- Report Published -
|Study of Parking for Persons with Disabilities|
|Department of Rights of Virginians with Disabilities|
|SJR 253 (Regular Session, 1993)|
|Senate Joint Resolution 253 directed the Department for Rights of Virginians with Disabilities to study parking spaces reserved for persons with disabilities; identification of those spaces; standards for issuance of license plates, decals, and permits entitling vehicles displaying them to use those spaces; and mechanisms for enforcing the reservation of those spaces.|
For many persons with disabilities, which limit or impair their mobility, the provision of safe and accessible parking enhances their opportunities for remunerative employment and full and equal participation in the social and economic life of the Commonwealth.
In the Commonwealth it is highly desirable that reserved parking spaces for persons with disabilities be available for those who genuinely need them. Therefore, the Code of Virginia establishes requirements for accessible parking. Despite the efforts made by the Commonwealth to ensure that parking for persons with disabilities is available, chronic misuse is reported, and many entities open to the public do not have appropriate accessible parking. The state laws which govern who qualifies for accessible parking permits are vague, difficult to enforce and perhaps contradictory. The laws governing the identification of accessible spaces are often unobserved and unenforced. These shortcomings in the laws lead to misuse and abuse which result in limiting the availability of accessible parking spaces for individuals with mobility limitations who legitimately need them.
A thorough examination of these issues was conducted by a Study Team composed of representatives from the Department of Motor Vehicles, Department of Housing and Community Development, Virginia Municipal League, Virginia Association of Counties, Department of Health, Centers for Independent Living, and Mayors' Committees for Persons with Disabilities. The Study Team made the following recommendations:
1. The Code of Virginia should be changed to include a definition for "public parking lot" and "parking lot open to the public;"
2. All parking lots and facilities, public and open to the public, should provide accessible parking regardless of construction date;
3. Language in the Code of Virginia should be "person first language," i.e., changing "handicapped person" to "person with a disability;" and
4. Where possible, the Code of Virginia should reflect the designation requirements and guidelines established in the ADA and Federal DOT regulations.

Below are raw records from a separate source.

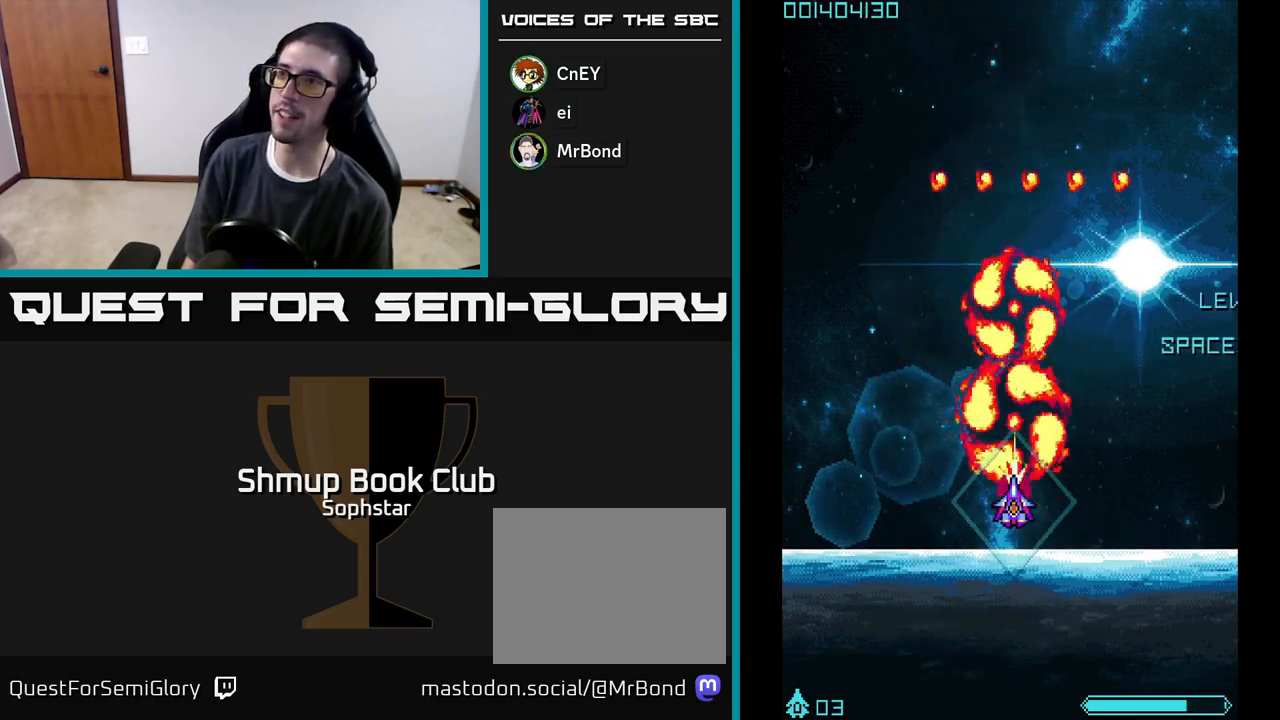
{"buttons": ["A", "DPAD_RIGHT"], "left_stick": "center", "events": [[33, "A", "up"], [100, "A", "down"], [233, "A", "up"], [317, "A", "down"], [483, "DPAD_RIGHT", "down"]]}
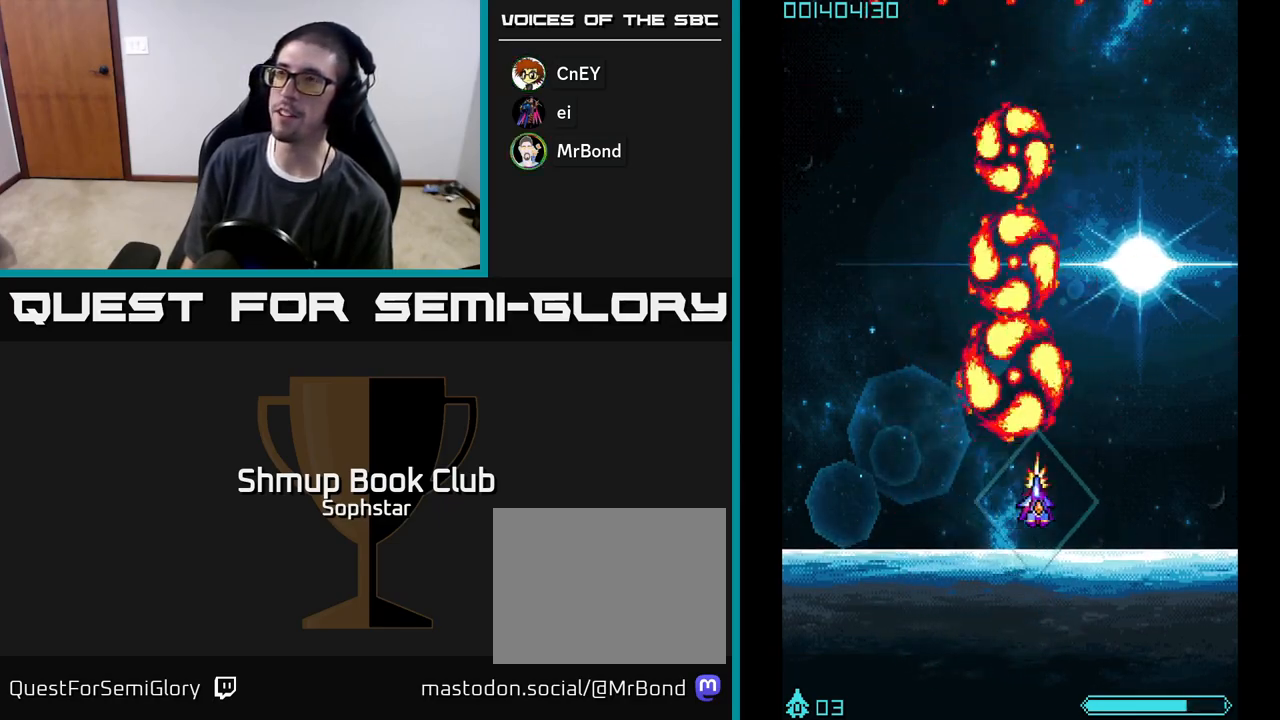
{"buttons": ["A", "DPAD_LEFT"], "left_stick": "center", "events": [[117, "DPAD_RIGHT", "up"], [450, "DPAD_LEFT", "down"]]}
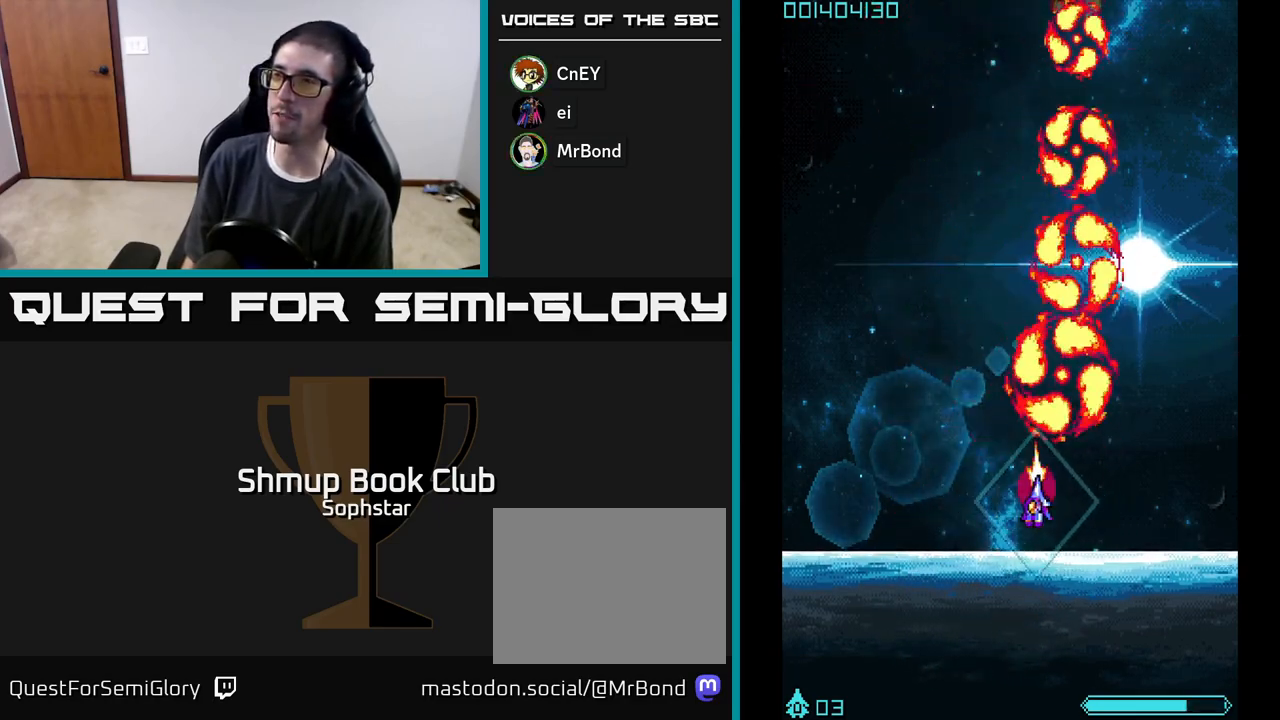
{"buttons": ["DPAD_UP"], "left_stick": "center", "events": [[83, "DPAD_DOWN", "down"], [83, "DPAD_LEFT", "up"], [133, "A", "up"], [267, "A", "down"], [317, "A", "up"], [317, "DPAD_DOWN", "up"], [367, "DPAD_LEFT", "down"], [400, "A", "down"], [450, "DPAD_UP", "down"], [483, "A", "up"], [483, "DPAD_LEFT", "up"]]}
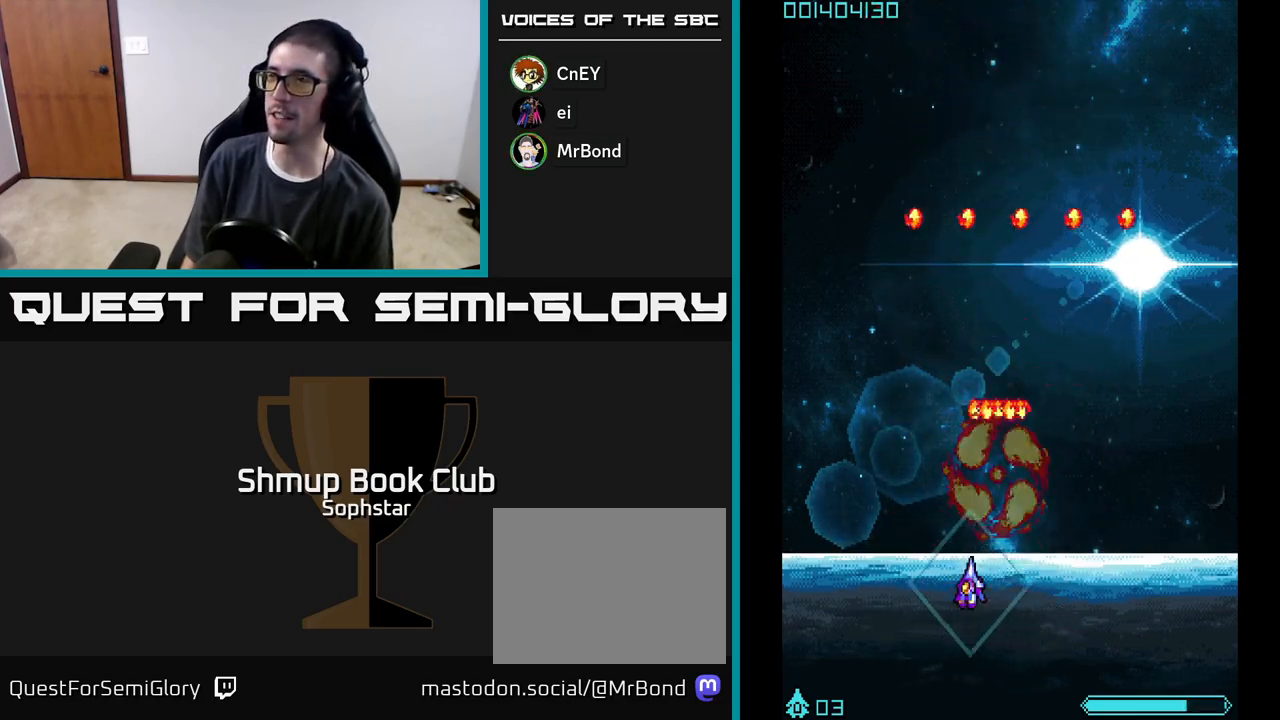
{"buttons": ["A", "DPAD_RIGHT"], "left_stick": "center"}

5. The sections of the Code of Virginia pertaining to the issuance of accessible parking permits should be rewritten to eliminate obsolete language, duplication and confusion;
6. The Code Virginia should be changed to include definitions for:
a. "individual with a disability which limits or impairs mobility" as outlined in the Federal Department of Transportation Regulations,
b. "Disabled parking license plate,"
c. "Removable windshield placard," and
d. "Temporary removable windshield placard;"
7. The definition of "individual with a disability which limits or impairs mobility" should include a category for physician discretion;
8. The information on the windshield placard identifying the placard holder and showing the expiration date should be large, easy to read and permanent;
9. Temporary permits should be issued for no more than six months and be renewable only with physician verification;
10. Temporary placards should be returned upon expiration;
11. The application process should be such that it reduces or eliminates fraud;
12. The Commonwealth should continue to allow organizations to obtain windshield placards for volunteers to use while transporting persons with mobility impairments;
13. Disabled veterans should have the option to obtain either accessible parking windshield placards or DV license plates displaying the Universal Symbol of Access to take advantage of the accessible parking privileges; and
14. All persons requesting accessible parking windshield placards or license plates should have to obtain physician's verification of a mobility limitation.
15. A system for tracking and dissemination of information on windshield placards and license plates should be developed;
16. Vehicles displaying accessible parking windshield placards or license plates should be allowed to park in restricted zones for a length of time not to exceed four hours, except when local ordinances allow for longer periods of time; and
17. When parking at a parking meter, vehicles displaying accessible parking windshield placards and license plates should be exempt from paying the parking meter fee when access to the meter is obstructed.